> _EXERCISE DIRECTIONS_:
Among the entries, which lines carry the string "Left"? Copy each of them.

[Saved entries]
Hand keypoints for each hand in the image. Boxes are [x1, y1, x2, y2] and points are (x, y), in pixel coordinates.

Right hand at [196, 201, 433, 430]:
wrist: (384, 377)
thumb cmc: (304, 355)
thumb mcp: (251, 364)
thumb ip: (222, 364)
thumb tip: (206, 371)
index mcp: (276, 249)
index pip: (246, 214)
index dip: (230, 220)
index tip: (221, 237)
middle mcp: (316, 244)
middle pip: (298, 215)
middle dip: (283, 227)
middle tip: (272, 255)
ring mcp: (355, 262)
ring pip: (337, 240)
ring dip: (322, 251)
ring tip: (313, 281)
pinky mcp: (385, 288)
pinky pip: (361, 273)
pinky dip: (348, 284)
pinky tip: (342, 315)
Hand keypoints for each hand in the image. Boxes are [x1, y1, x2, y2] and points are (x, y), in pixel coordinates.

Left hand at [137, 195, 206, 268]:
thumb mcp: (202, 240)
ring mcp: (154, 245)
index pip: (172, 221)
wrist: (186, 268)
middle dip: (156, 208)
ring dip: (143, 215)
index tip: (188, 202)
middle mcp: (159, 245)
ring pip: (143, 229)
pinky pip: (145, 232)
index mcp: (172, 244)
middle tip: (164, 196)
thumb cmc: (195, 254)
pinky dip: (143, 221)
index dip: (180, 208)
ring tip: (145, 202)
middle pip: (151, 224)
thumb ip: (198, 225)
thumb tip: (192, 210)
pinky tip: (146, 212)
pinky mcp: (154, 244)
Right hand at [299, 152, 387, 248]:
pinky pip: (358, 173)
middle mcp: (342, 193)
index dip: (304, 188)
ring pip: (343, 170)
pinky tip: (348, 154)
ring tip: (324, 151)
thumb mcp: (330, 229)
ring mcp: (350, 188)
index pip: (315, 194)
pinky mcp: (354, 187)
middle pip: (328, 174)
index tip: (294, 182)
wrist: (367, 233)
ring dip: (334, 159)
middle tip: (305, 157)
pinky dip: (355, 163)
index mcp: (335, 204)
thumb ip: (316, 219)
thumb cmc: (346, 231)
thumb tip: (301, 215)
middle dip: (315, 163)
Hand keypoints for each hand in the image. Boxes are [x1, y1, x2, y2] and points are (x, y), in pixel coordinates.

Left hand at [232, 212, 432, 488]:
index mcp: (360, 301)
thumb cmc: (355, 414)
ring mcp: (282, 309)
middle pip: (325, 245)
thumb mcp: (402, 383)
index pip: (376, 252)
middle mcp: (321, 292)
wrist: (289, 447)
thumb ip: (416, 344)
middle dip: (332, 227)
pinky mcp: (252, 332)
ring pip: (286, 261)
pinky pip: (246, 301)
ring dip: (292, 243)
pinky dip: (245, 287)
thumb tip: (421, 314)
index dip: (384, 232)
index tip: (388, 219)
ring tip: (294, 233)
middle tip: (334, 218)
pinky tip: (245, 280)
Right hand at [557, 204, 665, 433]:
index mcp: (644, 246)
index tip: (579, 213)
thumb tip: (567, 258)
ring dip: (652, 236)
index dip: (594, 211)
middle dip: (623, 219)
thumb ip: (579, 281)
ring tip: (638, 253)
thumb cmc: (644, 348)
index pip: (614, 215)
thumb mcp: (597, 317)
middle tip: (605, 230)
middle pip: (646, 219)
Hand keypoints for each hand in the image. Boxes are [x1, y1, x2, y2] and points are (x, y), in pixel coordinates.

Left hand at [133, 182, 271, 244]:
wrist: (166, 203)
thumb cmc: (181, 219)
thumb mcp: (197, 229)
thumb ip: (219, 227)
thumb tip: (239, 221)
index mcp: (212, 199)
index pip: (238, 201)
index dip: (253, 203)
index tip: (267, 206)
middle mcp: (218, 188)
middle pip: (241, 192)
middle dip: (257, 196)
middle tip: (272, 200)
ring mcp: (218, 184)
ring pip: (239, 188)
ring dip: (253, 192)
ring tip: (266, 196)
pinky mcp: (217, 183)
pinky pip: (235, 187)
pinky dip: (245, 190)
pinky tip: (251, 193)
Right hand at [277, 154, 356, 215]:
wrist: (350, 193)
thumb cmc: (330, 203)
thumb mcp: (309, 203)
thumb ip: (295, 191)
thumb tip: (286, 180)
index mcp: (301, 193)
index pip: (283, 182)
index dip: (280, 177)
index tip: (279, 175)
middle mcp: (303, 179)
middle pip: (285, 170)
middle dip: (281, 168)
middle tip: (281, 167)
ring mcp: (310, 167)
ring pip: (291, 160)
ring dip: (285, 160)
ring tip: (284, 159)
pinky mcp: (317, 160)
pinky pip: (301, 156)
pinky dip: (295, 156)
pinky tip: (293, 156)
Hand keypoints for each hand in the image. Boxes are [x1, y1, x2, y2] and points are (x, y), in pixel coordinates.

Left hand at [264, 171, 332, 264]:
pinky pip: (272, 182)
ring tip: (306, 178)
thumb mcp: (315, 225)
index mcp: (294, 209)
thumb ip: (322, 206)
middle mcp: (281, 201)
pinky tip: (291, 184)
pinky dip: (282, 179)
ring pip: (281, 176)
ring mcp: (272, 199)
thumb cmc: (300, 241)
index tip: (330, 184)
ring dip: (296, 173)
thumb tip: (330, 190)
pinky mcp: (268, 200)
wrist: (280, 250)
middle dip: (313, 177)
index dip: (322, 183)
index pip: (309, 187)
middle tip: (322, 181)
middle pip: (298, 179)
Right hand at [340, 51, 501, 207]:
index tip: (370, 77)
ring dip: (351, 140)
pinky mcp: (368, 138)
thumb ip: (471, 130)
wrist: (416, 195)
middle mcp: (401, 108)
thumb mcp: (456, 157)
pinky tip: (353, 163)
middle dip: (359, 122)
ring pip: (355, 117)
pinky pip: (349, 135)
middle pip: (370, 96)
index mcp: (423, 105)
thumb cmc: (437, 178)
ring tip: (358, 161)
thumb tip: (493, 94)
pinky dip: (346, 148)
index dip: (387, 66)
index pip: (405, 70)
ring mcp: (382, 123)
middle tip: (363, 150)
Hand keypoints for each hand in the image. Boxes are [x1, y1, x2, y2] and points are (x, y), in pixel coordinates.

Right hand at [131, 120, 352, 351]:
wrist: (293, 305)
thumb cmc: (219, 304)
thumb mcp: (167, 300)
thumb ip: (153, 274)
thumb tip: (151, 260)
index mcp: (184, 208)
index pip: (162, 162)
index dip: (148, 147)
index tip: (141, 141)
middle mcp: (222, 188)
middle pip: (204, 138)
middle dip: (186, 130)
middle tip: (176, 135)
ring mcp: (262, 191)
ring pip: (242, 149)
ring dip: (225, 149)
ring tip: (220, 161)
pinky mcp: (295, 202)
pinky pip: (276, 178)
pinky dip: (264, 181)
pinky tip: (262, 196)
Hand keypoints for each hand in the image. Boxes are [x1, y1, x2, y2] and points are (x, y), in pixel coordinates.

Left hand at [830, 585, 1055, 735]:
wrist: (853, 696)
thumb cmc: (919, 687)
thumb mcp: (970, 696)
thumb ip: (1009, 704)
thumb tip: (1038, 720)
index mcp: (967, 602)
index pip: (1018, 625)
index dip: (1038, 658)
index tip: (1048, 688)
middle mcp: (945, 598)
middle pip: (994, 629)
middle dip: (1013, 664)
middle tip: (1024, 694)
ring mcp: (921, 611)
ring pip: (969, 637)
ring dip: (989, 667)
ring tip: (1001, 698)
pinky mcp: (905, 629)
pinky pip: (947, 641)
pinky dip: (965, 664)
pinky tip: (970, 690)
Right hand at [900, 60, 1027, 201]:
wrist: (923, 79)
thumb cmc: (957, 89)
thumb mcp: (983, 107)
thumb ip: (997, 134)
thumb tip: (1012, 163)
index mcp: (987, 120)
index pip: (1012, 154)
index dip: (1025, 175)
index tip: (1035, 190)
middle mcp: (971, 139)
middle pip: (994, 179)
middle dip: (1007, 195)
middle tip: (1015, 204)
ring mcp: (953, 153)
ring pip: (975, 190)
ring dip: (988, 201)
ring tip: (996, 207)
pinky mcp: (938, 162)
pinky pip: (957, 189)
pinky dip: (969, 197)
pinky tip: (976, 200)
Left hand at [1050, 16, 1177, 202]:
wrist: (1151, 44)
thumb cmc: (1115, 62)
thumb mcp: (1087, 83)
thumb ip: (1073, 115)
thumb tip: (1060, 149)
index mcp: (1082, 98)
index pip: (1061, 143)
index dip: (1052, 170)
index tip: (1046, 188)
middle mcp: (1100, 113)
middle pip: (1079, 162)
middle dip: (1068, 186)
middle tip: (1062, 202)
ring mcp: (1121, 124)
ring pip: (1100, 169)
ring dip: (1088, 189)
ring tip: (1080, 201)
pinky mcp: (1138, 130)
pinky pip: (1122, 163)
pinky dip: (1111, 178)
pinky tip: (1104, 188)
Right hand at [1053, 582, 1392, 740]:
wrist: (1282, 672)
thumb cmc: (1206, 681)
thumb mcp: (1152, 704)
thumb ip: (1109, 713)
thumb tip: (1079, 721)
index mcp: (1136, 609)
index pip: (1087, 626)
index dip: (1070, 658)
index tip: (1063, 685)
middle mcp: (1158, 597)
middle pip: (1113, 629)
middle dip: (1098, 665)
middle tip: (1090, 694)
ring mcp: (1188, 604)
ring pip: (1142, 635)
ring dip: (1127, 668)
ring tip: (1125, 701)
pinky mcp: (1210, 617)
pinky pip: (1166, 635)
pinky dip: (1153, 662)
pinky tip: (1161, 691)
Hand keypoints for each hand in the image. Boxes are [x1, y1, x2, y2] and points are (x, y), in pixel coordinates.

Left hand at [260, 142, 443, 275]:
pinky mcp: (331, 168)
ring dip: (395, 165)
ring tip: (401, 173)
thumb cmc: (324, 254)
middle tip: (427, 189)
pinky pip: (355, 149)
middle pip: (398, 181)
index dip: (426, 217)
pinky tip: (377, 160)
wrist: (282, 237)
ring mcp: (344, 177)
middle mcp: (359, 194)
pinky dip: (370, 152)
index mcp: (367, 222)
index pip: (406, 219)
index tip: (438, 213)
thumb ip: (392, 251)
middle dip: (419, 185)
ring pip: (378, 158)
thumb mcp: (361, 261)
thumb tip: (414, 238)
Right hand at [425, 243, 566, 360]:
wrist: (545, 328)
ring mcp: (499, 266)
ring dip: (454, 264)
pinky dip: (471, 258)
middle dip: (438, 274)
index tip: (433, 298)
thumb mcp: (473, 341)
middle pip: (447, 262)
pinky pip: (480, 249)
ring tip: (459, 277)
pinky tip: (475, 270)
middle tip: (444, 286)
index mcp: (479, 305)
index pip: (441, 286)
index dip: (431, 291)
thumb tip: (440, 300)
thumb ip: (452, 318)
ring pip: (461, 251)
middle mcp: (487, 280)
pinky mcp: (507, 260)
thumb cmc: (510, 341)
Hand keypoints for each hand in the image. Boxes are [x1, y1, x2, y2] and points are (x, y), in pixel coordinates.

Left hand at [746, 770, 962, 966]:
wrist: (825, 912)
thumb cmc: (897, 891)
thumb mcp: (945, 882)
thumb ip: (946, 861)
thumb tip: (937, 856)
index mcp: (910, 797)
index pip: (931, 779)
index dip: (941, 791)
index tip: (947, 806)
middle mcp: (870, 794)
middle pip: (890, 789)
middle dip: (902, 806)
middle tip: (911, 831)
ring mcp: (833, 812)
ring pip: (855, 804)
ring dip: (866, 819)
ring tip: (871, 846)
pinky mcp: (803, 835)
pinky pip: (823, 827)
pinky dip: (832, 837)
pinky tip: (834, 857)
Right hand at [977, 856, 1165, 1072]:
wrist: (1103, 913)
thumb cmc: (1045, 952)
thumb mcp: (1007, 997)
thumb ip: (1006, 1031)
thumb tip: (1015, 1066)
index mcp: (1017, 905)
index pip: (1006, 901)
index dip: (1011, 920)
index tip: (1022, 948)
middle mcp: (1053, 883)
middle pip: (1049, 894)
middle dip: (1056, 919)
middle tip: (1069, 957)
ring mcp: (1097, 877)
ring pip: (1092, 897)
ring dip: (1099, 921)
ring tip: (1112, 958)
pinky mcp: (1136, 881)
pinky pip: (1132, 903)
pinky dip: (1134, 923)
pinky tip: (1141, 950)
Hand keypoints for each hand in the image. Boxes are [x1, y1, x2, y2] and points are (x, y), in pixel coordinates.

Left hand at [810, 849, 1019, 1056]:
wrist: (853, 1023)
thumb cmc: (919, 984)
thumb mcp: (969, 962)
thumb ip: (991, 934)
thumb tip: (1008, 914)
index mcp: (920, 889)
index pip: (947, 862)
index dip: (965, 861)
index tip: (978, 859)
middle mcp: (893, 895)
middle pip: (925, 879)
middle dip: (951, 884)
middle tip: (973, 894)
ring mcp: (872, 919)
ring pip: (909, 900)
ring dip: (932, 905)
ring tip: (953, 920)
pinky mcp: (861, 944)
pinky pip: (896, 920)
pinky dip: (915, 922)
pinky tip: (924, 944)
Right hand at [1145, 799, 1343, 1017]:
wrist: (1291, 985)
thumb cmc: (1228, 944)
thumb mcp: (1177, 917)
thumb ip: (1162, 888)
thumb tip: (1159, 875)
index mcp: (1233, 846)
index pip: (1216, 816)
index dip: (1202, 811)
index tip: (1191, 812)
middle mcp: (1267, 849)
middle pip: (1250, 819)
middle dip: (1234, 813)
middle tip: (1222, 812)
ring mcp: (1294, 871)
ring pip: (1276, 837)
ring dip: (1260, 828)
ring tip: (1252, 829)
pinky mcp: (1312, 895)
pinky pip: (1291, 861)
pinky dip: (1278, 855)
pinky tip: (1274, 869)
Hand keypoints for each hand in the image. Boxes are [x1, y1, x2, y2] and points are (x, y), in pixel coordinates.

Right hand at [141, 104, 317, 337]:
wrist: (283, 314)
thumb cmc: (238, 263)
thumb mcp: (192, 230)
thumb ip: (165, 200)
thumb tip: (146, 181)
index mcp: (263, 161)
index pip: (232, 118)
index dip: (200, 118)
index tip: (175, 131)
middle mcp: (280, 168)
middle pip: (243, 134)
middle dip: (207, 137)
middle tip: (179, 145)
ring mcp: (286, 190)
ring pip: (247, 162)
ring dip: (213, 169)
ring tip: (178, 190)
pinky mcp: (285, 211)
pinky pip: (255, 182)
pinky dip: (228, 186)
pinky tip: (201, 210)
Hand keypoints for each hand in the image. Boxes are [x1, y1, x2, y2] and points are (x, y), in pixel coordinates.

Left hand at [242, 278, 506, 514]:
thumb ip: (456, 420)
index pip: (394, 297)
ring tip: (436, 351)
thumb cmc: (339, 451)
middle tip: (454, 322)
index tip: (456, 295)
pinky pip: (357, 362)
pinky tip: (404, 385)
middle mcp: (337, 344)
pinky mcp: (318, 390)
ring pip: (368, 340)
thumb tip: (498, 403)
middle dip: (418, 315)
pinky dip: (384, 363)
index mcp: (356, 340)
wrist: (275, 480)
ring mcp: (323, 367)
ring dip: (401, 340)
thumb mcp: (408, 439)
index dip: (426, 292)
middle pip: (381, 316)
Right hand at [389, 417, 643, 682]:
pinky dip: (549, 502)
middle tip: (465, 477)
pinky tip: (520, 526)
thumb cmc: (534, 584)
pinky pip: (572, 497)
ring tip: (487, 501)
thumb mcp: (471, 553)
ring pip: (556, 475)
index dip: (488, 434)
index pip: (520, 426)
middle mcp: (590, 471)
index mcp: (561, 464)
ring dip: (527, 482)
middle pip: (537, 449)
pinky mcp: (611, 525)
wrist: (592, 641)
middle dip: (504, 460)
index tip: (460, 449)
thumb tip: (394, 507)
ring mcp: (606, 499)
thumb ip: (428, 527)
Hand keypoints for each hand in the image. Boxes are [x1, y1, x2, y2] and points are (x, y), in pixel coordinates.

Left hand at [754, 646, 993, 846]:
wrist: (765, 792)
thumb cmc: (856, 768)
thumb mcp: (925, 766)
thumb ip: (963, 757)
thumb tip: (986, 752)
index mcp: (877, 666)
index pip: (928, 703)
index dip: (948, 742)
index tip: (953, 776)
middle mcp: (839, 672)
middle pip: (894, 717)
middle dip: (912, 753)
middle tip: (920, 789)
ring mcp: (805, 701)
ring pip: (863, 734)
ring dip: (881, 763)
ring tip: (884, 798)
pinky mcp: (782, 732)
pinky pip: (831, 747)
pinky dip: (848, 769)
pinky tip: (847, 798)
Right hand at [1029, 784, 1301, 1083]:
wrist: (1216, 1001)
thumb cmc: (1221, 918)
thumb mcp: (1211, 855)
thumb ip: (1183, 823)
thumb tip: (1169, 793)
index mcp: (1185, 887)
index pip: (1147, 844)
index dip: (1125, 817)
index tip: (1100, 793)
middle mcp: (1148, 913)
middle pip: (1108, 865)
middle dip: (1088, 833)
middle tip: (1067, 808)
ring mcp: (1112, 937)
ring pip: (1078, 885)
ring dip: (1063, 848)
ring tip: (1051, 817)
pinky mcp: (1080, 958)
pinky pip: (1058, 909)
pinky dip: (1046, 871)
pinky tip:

> _ANSWER SPACE_:
Left hand at [137, 195, 206, 268]:
Left hand at [232, 212, 432, 488]:
Left hand at [133, 182, 271, 244]:
Left hand at [264, 171, 332, 264]:
Left hand at [830, 585, 1055, 735]:
Left hand at [1050, 16, 1177, 202]:
Left hand at [260, 142, 443, 275]:
Left hand at [746, 770, 962, 966]:
Left hand at [810, 849, 1019, 1056]:
Left hand at [242, 278, 506, 514]:
Left hand at [754, 646, 993, 846]:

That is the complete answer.